■ **Exercise instructions**
[A] Answer these questions from the FLPP text below, one per line:
(i) How many weeks does the 2-stage open-competition process usually span?
(ii) Which two propellant combinations were considered for the Staged Combustion Rocket Engine Demonstrator?
(iii) Which rocket launched the Intermediate eXperimental Vehicle, and in what month and year?
[B] From the FLPP text below, return word for word the part that opens with the words containing "FLPP has introduced" and closes with "contract with ESA.".
+++ Extracted text
FLPP has introduced a new 2-stage open-competition process that usually spans 12 weeks. In the first stage, ESA publishes a topic-specific call for ideas and selected participants are invited to present their ideas at a public pitch day. The second stage involves submitting a full proposal, evaluation and selection process, and signing a contract with ESA.

== Projects ==

=== FLPP projects in 2010s ===
- The NGL-ELV system studies were performed to identify promising configurations for a Next Generation Launcher to follow Ariane 5 as well as technologies which should be integrated into this launcher, to achieve high reliability, high performance and cost efficiency. If identified technologies did not have a sufficient TRL for efficient integration into a launcher development programme, those could then be matured within FLPP.
- The Staged Combustion Rocket Engine Demonstrator (SCORE-D) was a project to develop key technologies and tools for the High Thrust Engine (HTE) which was planned to power the next generation launcher. As propellant combinations liquid oxygen/hydrogen and liquid oxygen/methane were considered. Several sub-scale tests were performed in the preparation of the demonstrator project. As solid propulsion was initially selected as a baseline for the first stage of Ariane 6, the project was stopped at the stage of an SRR.
- Vinci engine: The development of the re-ignitable cryogenic upper stage engine Vinci was financed and managed by FLPP from 2006 until 2008. Vinci was conceived as the engine for the new upper stage of the Ariane 5, the ESC-B (Etage Supérieur Cryotechnique B/Cryogenic Upper Stage B). It is a re-ignitable expander cycle engine, powered by liquid oxygen and liquid hydrogen. After the failed first flight of its predecessor ESC-A (V-157) in 2002, the development of ESC-B was stopped, but the Vinci development was continued and later transferred to FLPP. In FLPP the technology was matured and extensively tested. In the end of 2008, Vinci was transferred to Ariane 5 ME and after the stop of that programme on to Ariane 6.
- The Intermediate eXperimental Vehicle (IXV) is a re-entry demonstrator to test technologies for reusable launchers and spacecraft. The main focus in this project lies on the thermal protection, as well as flight mechanics and control. It was launched by a Vega rocket in February 2015. The re-entry was controlled via two movable flaps, prior to the deployment of parachutes and a splashdown into the ocean.
++++++
+++ Extracted data
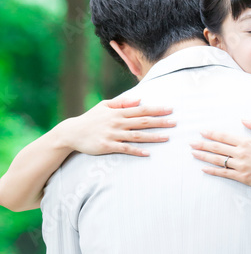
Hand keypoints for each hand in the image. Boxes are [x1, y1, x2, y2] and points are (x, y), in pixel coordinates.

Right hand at [56, 97, 175, 156]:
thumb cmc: (90, 119)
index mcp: (118, 112)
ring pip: (137, 136)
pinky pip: (125, 149)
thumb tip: (139, 100)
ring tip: (167, 137)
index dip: (156, 109)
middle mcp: (117, 122)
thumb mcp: (104, 106)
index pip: (141, 110)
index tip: (170, 109)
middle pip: (143, 122)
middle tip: (175, 122)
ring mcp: (113, 134)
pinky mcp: (107, 146)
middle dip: (160, 122)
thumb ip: (122, 103)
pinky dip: (137, 151)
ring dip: (153, 136)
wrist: (72, 132)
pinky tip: (148, 153)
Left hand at [190, 119, 250, 190]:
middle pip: (218, 148)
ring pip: (218, 161)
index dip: (212, 134)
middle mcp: (242, 154)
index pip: (225, 136)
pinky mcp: (243, 178)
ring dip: (204, 156)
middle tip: (190, 142)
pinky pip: (224, 174)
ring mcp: (241, 167)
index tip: (202, 131)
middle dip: (202, 144)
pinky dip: (213, 171)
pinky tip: (204, 169)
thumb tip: (243, 119)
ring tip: (193, 153)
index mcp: (247, 142)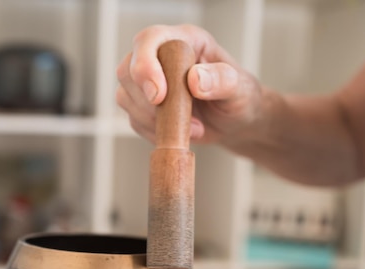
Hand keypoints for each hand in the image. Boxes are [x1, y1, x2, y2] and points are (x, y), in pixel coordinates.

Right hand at [117, 24, 265, 149]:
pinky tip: (178, 133)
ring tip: (190, 128)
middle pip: (128, 70)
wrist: (234, 123)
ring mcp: (147, 83)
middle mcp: (159, 57)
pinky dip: (153, 132)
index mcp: (183, 41)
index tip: (159, 96)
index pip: (150, 40)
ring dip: (152, 120)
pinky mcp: (143, 107)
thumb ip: (221, 80)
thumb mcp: (239, 88)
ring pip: (125, 97)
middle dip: (147, 101)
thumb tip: (194, 80)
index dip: (146, 65)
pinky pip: (134, 120)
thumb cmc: (239, 98)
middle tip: (178, 118)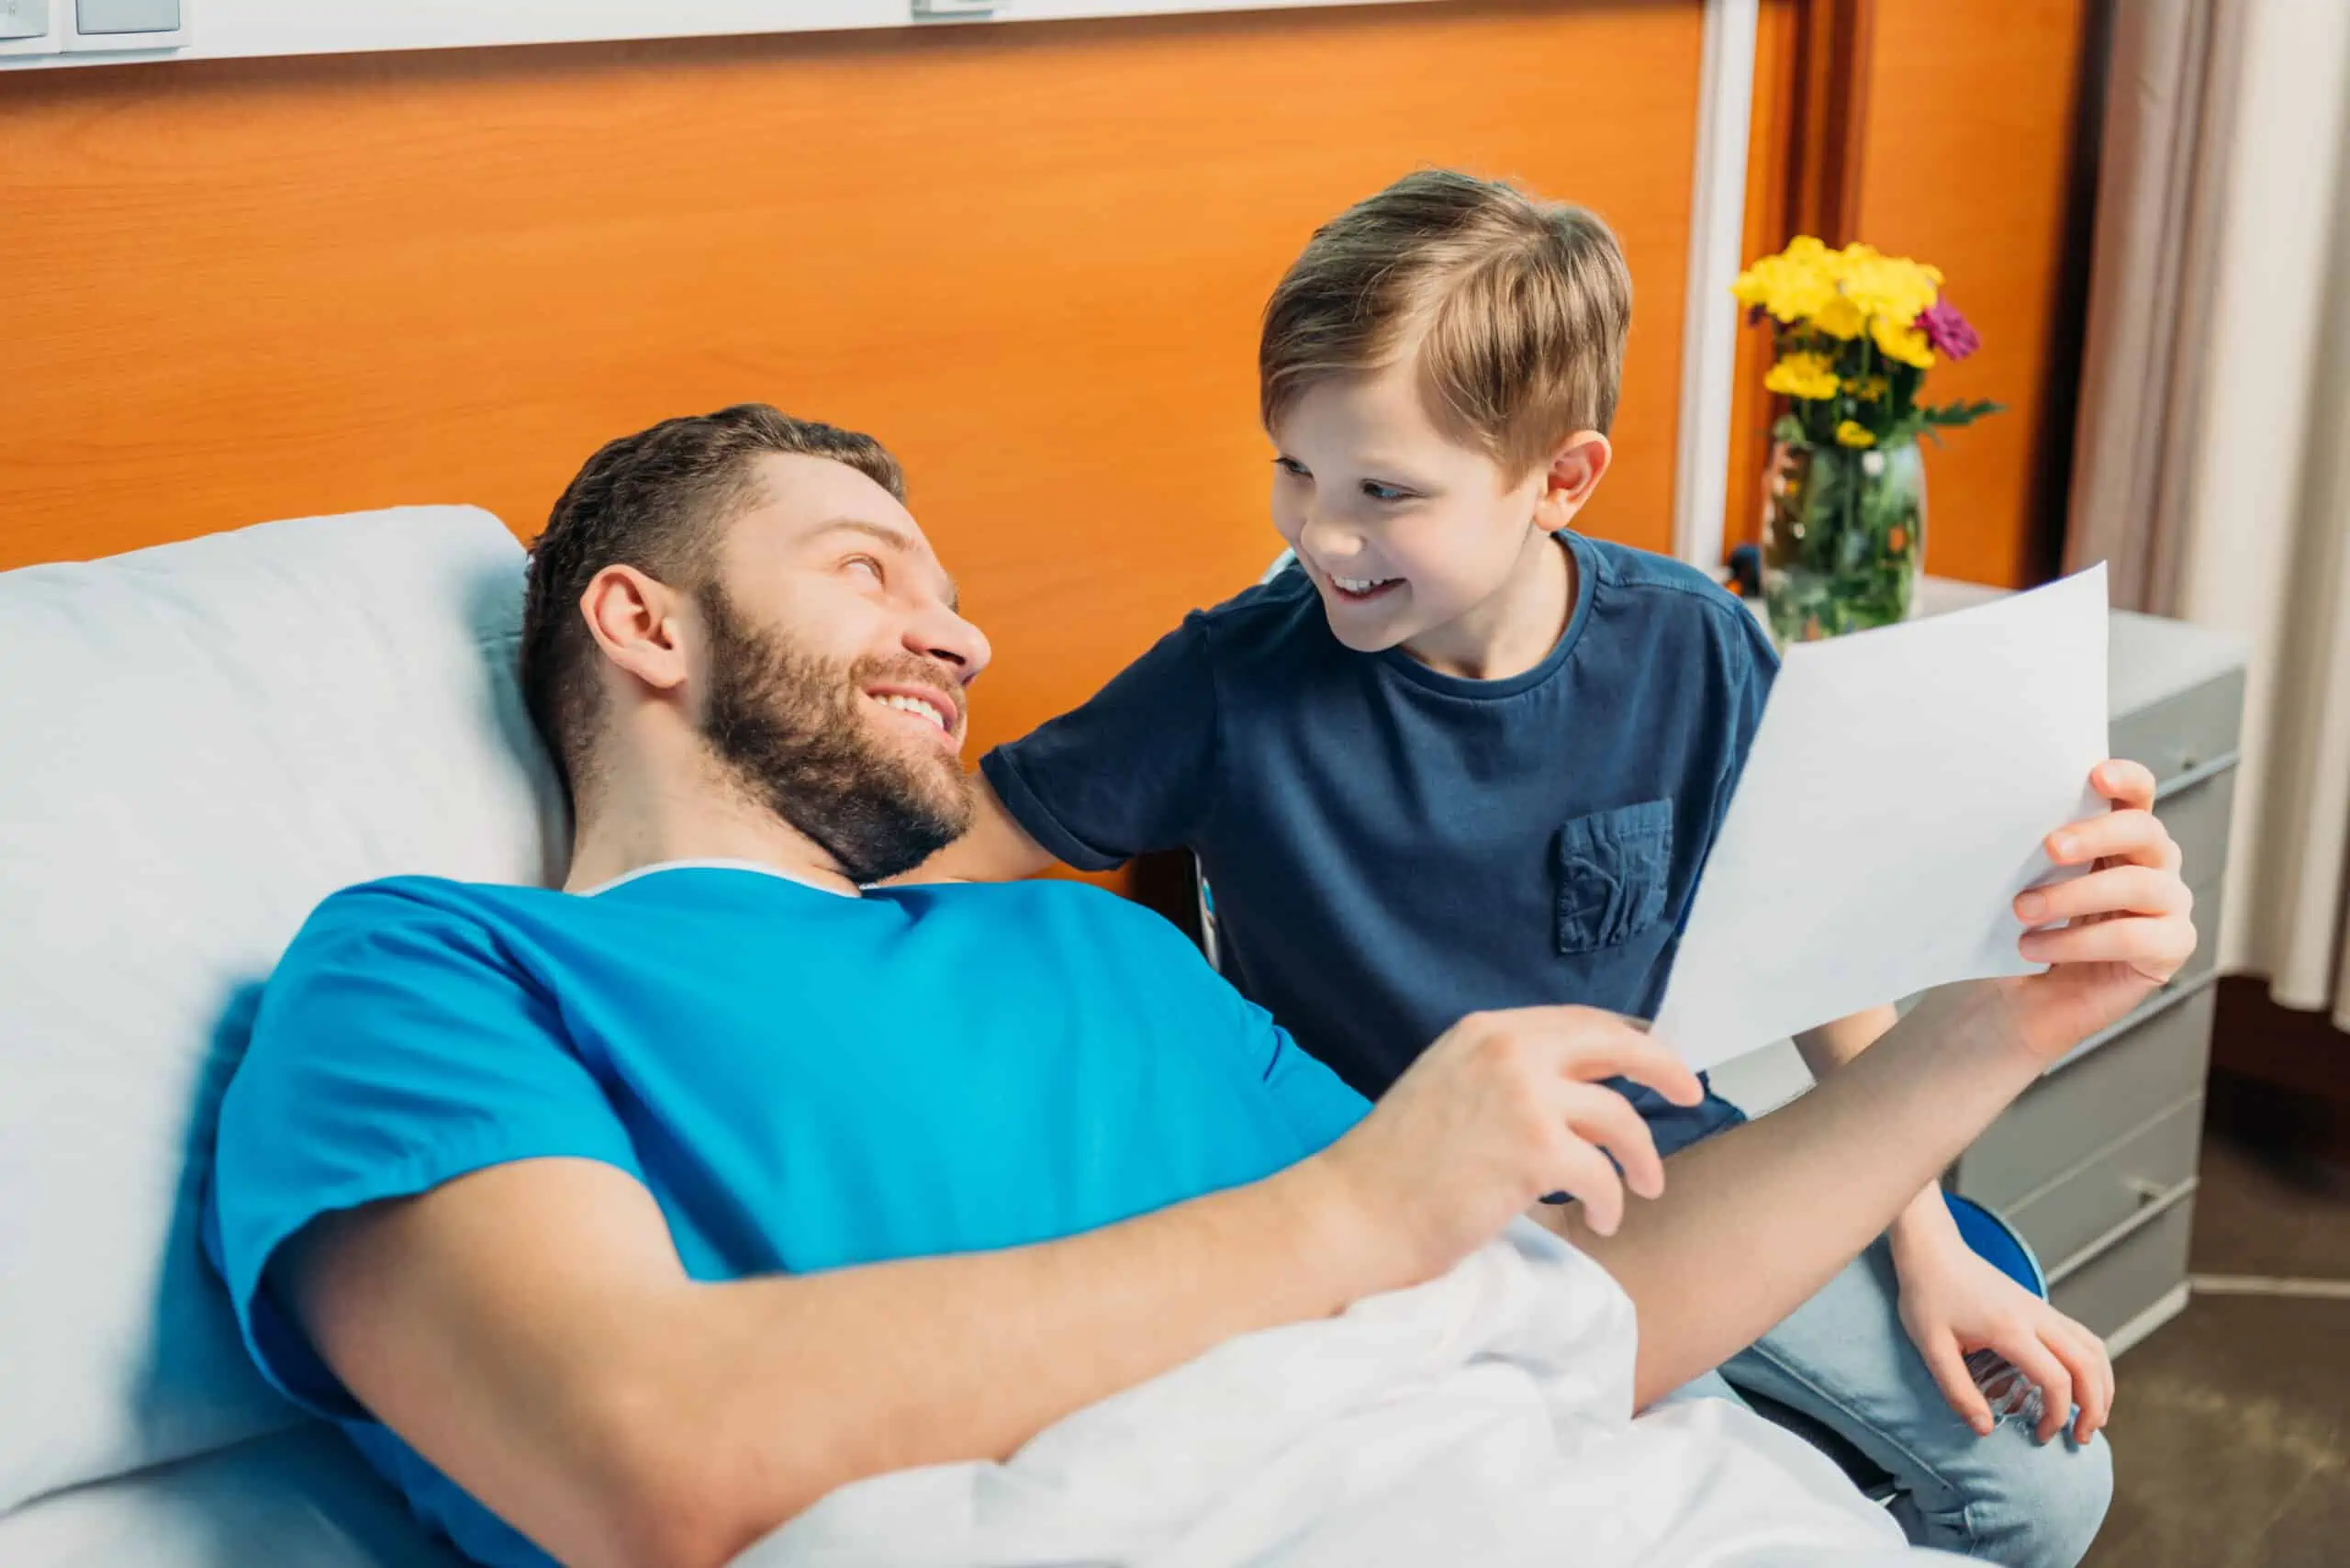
++++++
■ **Per-task outputs**
[A]
(i) 12 weeks
(ii) Liquid oxygen/hydrogen and liquid oxygen/methane
(iii) A Vega rocket, in February 2015

[B]
FLPP has introduced a new 2-stage open-competition process that usually spans 12 weeks. In the first stage, ESA publishes a topic-specific call for ideas and selected participants are invited to present their ideas at a public pitch day. The second stage involves submitting a full proposal, evaluation and selection process, and signing a contract with ESA.